Es ist daher wichtig zu wissen, wie wir das Vagus-Nervenpaar stimulieren können. Atemübungen mit verlängertem Ausatem, Meditation, Musik, O und U singen, Gedichte, gemeinsames Essen, Großzügigkeit, Spaziergänge in der Natur, eine sanfte Massage des Halses, ein Bad nehmen..... Ruhen! 

Shavasana ist der Königsweg.

 

Shavasana heißt, ich identifiziere mich nicht mehr mit meinen Gedanken.

 

Tiefenentspannung durch Shavasana braucht Zeit. Mindestens 20 Minuten. Besser 30 Minuten.

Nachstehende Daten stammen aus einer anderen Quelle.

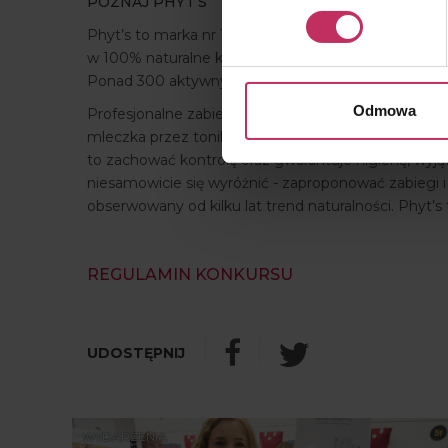
POZNAJ PHYT’S
Wykorzystujemy pliki cooki
osobowych, w tym o sposobi
Phyt’s to marka nr 1 we Francji z tysiącami gabinet
znajdziesz w naszej
Polityc
w 100% naturalne kosmetyki są produkowane na połud
Ponad 300 aktywnych fitokosmetyków posiada ce
Odmowa
Profesjonalne zabiegi na twarz i ciało przygotowane
mleczka przez tonik po serum oraz kremie kończąc,
to zachować kontrolę oraz gwarantuje higienę, wyj
niesamowicie się wyróżnić - zaproponować zabiegi i p
obserwowany od kilku lat trend naturalności. Phyt’s
REGULAMIN KONKURSU
WYDARZENIA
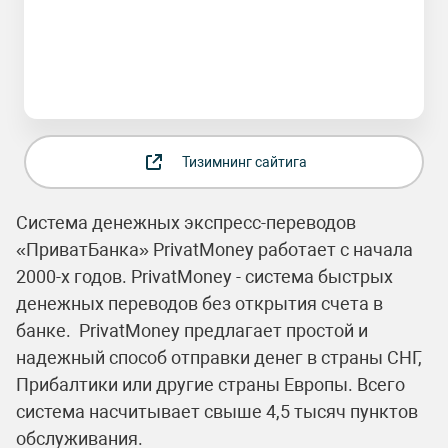
Тизимнинг сайтига
Система денежных экспресс-переводов
«ПриватБанка» PrivatMoney работает с начала
2000-х годов. PrivatMoney - система быстрых
денежных переводов без открытия счета в
банке. PrivatMoney предлагает простой и
надежный способ отправки денег в страны СНГ,
Прибалтики или другие страны Европы. Всего
система насчитывает свыше 4,5 тысяч пунктов
обслуживания.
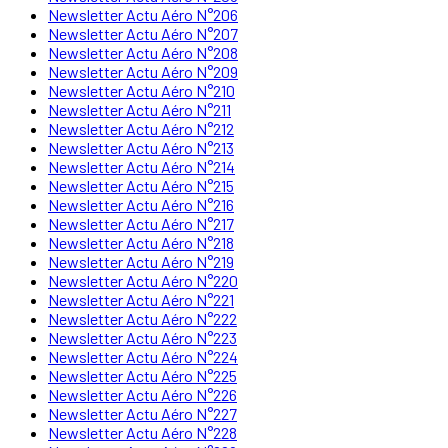
Newsletter Actu Aéro N°206
Newsletter Actu Aéro N°207
Newsletter Actu Aéro N°208
Newsletter Actu Aéro N°209
Newsletter Actu Aéro N°210
Newsletter Actu Aéro N°211
Newsletter Actu Aéro N°212
Newsletter Actu Aéro N°213
Newsletter Actu Aéro N°214
Newsletter Actu Aéro N°215
Newsletter Actu Aéro N°216
Newsletter Actu Aéro N°217
Newsletter Actu Aéro N°218
Newsletter Actu Aéro N°219
Newsletter Actu Aéro N°220
Newsletter Actu Aéro N°221
Newsletter Actu Aéro N°222
Newsletter Actu Aéro N°223
Newsletter Actu Aéro N°224
Newsletter Actu Aéro N°225
Newsletter Actu Aéro N°226
Newsletter Actu Aéro N°227
Newsletter Actu Aéro N°228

Shavasana geschieht in 3 Stufen.

1. Den Vagus runterfahren. Das allein braucht ca. 15 Minuten

2. Shavasana erreicht uns mental und emotional auf einer tieferen Ebene. Pratyahara, das Zurückziehen der Sinne, führt dazu, dass uns nichts mehr stört. Keine Geräusche, keine Gedanken.

3. wir sind so tief in Pratyahara, dass es uns nicht mehr bewusst ist.

 

Und vielleicht kommt dann, irgendwann einmal, wenn das Ego „gefallen“ ist und wir nicht „da sind“, Shunya zu uns.

 

 

 

 

Um dem Vagus zu helfen runterzufahren, sollten alle Gelenke in leichter Flexion (Beugung) sein. Denn nur sanft geflexte Gelenke sind entspannte Gelenke! Ein Bolster in den Kniekehlen, eine gerollte Decke unter den Achillessehnen (nimmt den Druck von den Fersen und flext die Fußgelenke sanft), je ein Kissen unter den zum Himmel geöffneten Händen (entspannt auch die Schultern), die Fingergelenke entspannt, eine gefaltete Decke unter dem Kopf, damit auch die Halswirbelsäule leicht geflext ist und nicht nach hinten gestreckt, und ein leichtes Augensäckchen (Dunkelheit fördert Entspannung) auf den Augen. Und ganz wichtig ist Wärme. Dicke Socken und eine warme Decke helfen zu entspannen. Ein kalter Körper kann nicht entspannen. Die genaue Haltung für ein langes und damit effektives Shavasana lässt man sich am besten von einer Yogalehrerin, die sich mit restorativem Yoga auskennt, zeigen.

 

Still, ruhig, dunkel, warm......Shavasana.